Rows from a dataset
┌──
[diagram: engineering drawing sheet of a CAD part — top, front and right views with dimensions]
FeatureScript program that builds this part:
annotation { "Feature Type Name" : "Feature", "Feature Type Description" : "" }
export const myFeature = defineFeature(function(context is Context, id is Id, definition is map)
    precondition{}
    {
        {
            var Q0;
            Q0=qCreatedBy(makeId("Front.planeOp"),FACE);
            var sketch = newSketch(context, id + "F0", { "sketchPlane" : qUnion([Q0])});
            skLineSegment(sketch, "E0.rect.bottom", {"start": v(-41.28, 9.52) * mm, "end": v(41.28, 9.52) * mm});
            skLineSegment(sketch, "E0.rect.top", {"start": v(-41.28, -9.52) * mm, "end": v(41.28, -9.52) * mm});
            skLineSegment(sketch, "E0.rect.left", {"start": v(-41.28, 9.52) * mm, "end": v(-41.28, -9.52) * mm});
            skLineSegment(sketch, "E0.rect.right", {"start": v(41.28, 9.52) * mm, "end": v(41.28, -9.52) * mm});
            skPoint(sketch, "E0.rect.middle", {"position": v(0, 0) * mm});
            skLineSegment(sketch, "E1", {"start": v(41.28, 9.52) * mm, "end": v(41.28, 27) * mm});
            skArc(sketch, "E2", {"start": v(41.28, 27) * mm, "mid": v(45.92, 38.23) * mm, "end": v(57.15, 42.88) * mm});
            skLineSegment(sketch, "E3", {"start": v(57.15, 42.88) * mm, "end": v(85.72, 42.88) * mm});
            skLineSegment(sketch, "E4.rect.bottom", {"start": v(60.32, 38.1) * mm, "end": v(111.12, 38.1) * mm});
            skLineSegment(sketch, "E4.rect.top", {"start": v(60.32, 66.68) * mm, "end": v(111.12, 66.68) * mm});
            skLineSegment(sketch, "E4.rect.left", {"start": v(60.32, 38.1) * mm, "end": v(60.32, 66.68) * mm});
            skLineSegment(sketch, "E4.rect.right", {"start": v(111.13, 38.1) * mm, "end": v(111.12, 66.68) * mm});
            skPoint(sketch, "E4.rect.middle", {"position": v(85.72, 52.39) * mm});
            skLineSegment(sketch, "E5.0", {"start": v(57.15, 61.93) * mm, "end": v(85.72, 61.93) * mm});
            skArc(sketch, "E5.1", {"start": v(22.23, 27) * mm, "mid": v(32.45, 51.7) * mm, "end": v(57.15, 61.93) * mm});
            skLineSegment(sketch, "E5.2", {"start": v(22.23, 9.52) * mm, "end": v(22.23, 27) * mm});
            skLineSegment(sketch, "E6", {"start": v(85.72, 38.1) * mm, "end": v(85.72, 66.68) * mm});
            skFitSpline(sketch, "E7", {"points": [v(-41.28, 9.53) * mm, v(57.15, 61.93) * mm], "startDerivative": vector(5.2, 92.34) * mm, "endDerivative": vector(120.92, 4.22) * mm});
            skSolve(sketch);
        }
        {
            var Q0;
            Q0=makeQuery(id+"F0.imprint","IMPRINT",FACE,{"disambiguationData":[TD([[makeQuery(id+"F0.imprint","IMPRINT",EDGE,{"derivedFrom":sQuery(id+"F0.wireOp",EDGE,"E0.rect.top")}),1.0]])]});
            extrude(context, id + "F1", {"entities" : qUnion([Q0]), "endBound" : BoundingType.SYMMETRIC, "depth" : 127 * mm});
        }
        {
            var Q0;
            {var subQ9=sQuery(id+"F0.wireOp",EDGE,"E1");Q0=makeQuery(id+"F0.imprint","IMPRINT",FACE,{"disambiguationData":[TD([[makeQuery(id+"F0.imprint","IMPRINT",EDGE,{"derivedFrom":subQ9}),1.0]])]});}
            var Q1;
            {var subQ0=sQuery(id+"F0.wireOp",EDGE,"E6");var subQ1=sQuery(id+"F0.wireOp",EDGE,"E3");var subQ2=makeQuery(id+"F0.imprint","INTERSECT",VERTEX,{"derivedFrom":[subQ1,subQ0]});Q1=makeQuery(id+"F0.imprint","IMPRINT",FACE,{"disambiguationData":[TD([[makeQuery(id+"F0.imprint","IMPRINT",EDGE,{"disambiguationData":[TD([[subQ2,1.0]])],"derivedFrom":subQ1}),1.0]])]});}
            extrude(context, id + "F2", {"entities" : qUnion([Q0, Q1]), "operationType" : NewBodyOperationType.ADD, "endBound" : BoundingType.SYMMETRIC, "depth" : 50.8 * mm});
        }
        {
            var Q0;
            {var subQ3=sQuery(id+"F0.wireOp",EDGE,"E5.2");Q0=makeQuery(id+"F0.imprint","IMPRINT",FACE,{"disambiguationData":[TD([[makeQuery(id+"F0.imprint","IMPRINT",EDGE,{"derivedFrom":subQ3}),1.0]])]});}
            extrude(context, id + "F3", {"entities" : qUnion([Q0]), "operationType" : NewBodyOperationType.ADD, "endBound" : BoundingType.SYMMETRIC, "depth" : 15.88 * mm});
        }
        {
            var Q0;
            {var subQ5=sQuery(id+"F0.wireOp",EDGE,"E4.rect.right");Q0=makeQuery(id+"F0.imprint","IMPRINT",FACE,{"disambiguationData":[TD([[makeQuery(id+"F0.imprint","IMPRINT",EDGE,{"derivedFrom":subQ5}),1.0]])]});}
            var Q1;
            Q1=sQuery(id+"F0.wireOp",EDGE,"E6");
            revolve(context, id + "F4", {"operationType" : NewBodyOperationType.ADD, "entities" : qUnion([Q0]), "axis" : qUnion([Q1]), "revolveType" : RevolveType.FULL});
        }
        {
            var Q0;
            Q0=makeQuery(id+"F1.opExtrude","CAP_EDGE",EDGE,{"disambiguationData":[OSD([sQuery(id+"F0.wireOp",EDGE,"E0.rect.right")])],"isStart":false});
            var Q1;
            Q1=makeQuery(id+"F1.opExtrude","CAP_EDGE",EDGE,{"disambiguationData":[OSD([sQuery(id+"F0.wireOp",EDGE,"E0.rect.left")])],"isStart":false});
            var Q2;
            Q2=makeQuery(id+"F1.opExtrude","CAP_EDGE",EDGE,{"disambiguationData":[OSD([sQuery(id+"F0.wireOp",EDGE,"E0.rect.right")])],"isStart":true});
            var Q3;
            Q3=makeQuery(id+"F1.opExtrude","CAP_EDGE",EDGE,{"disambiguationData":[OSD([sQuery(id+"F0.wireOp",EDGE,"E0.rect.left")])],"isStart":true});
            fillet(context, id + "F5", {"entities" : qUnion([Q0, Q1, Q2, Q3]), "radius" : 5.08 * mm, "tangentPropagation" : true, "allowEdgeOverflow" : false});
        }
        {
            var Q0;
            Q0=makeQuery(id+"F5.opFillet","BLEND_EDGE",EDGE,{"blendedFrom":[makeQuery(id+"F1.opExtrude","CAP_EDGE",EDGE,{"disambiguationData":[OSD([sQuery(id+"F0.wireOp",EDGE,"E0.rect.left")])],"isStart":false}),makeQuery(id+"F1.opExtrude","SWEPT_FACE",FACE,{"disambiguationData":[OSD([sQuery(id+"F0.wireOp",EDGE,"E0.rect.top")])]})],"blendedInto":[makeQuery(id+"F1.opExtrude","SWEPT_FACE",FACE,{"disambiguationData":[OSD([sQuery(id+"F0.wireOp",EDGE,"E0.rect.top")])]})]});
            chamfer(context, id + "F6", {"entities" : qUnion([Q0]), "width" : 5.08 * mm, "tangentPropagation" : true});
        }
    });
└──
(Objective)
Extract every line from the start of the records through the line containing "v(85.72, 38.1) *", including both ends, and copy each one without any change.

(Solution below)
[diagram: engineering drawing sheet of a CAD part — top, front and right views with dimensions]
FeatureScript program that builds this part:
annotation { "Feature Type Name" : "Feature", "Feature Type Description" : "" }
export const myFeature = defineFeature(function(context is Context, id is Id, definition is map)
    precondition{}
    {
        {
            var Q0;
            Q0=qCreatedBy(makeId("Front.planeOp"),FACE);
            var sketch = newSketch(context, id + "F0", { "sketchPlane" : qUnion([Q0])});
            skLineSegment(sketch, "E0.rect.bottom", {"start": v(-41.28, 9.52) * mm, "end": v(41.28, 9.52) * mm});
            skLineSegment(sketch, "E0.rect.top", {"start": v(-41.28, -9.52) * mm, "end": v(41.28, -9.52) * mm});
            skLineSegment(sketch, "E0.rect.left", {"start": v(-41.28, 9.52) * mm, "end": v(-41.28, -9.52) * mm});
            skLineSegment(sketch, "E0.rect.right", {"start": v(41.28, 9.52) * mm, "end": v(41.28, -9.52) * mm});
            skPoint(sketch, "E0.rect.middle", {"position": v(0, 0) * mm});
            skLineSegment(sketch, "E1", {"start": v(41.28, 9.52) * mm, "end": v(41.28, 27) * mm});
            skArc(sketch, "E2", {"start": v(41.28, 27) * mm, "mid": v(45.92, 38.23) * mm, "end": v(57.15, 42.88) * mm});
            skLineSegment(sketch, "E3", {"start": v(57.15, 42.88) * mm, "end": v(85.72, 42.88) * mm});
            skLineSegment(sketch, "E4.rect.bottom", {"start": v(60.32, 38.1) * mm, "end": v(111.12, 38.1) * mm});
            skLineSegment(sketch, "E4.rect.top", {"start": v(60.32, 66.68) * mm, "end": v(111.12, 66.68) * mm});
            skLineSegment(sketch, "E4.rect.left", {"start": v(60.32, 38.1) * mm, "end": v(60.32, 66.68) * mm});
            skLineSegment(sketch, "E4.rect.right", {"start": v(111.13, 38.1) * mm, "end": v(111.12, 66.68) * mm});
            skPoint(sketch, "E4.rect.middle", {"position": v(85.72, 52.39) * mm});
            skLineSegment(sketch, "E5.0", {"start": v(57.15, 61.93) * mm, "end": v(85.72, 61.93) * mm});
            skArc(sketch, "E5.1", {"start": v(22.23, 27) * mm, "mid": v(32.45, 51.7) * mm, "end": v(57.15, 61.93) * mm});
            skLineSegment(sketch, "E5.2", {"start": v(22.23, 9.52) * mm, "end": v(22.23, 27) * mm});
            skLineSegment(sketch, "E6", {"start": v(85.72, 38.1) * mm, "end": v(85.72, 66.68) * mm});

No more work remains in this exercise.